Rob Read, Roland’s marketing communications manager, introduced new XI-Card interface cards options for the company’s recently-launched M-5000 live sound mixing console and V-1200HD broadcast and live video production switcher, which made its debut at the NAB Show. Supporting slightly different functionality depending on the platform (which each feature two option slots), the cards enable interoperability with REAC, Dante, MADI, SDI, Waves SoundGrid, DVI and SFP digital audio and video transport protocols. Roland was highlighting broadcast-applicable features of the M-5000 console, including 5.1 support, mix-minus bussing and delay for every channel and buss.
James Gordon, CEO of the ProAudio Group formed by DiGiCo, Allen & Heath and Calrec, announced the first technology collaboration between two of the companies. DiGiCo and Calrec consoles can now interoperate via DiGiCo’s newly-launched Orange Box rackmount interface (which accepts “anything in, anything out,” according to the company) fitted with Calrec’s new Hydra2 interface card. The solution includes a MADI DMI card that allows 112 channels of audio to pass from the Hydra2 network, plus data such as labelling and control input gain along with I/O switching for phantom power and phase.
Gordon also announced two role changes at Calrec: Henry Goodman (pictured) is now director of support and market development and Dave Letson becomes vice president of sales. Goodman will work with the sales and product management teams to focus on the proactive development of Calrec’s customer support. Letson, who has spent the last four years establishing Calrec’s U.S. sales team in Los Angeles, is returning to the U.K. to drive global sales.
Sennheiser, cheekily borrowing from an old ad campaign (“Relax. It’s an SSL.”), introduced its compact AVX wireless microphone system for cameras that is designed to take the stress out of set-up. The AVX receiver, operating in the license-free 1.9 GHz range, plugs directly into a video camera XLR (or via an adaptor into a DSLR) automatically pairs with the microphone and switches on with the camera. The system also automatically adjusts audio levels and inaudibly changes frequency if it detects interference.

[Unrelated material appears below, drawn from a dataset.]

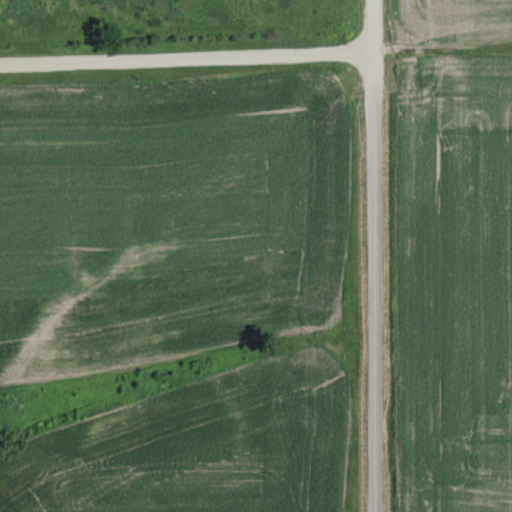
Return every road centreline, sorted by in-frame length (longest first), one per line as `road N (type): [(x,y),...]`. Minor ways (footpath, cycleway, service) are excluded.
road 1 (residential): [(375,511),(370,0)]
road 2 (residential): [(0,60),(370,52)]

Tom Der, Soundcraft USA’s national sales manager—pictured (left) with a visitor—demonstrated a console on the Harman booth, where Studer was highlighting A-Link, a fiber-based interface that uses a 3Gb data rate to offer 1,536 audio channels per connection. A-Link enables Studer’s Infinity Core to handle over 10,000 inputs and 10,000 outputs (12 A-Link interfaces may be fitted using a new PCIe card designed specifically for the task), and also provides direct connection to Riedel’s MediorNet distributed router.
If this year’s NAB Show were to be filmed as a Hollywood movie, its title would have to be “NAB 2015: Attack of the Drones.” Whether you prefer to call them unmanned aerial vehicles or flying robots, they were ubiquitous at the show, and even had their own drone zone in the South Hall. Video equipment manufacturer Blackmagic Design’s booth was watched over by a couple of suspended camera drones; elsewhere, netting kept any errant flying video platform from roaming off course.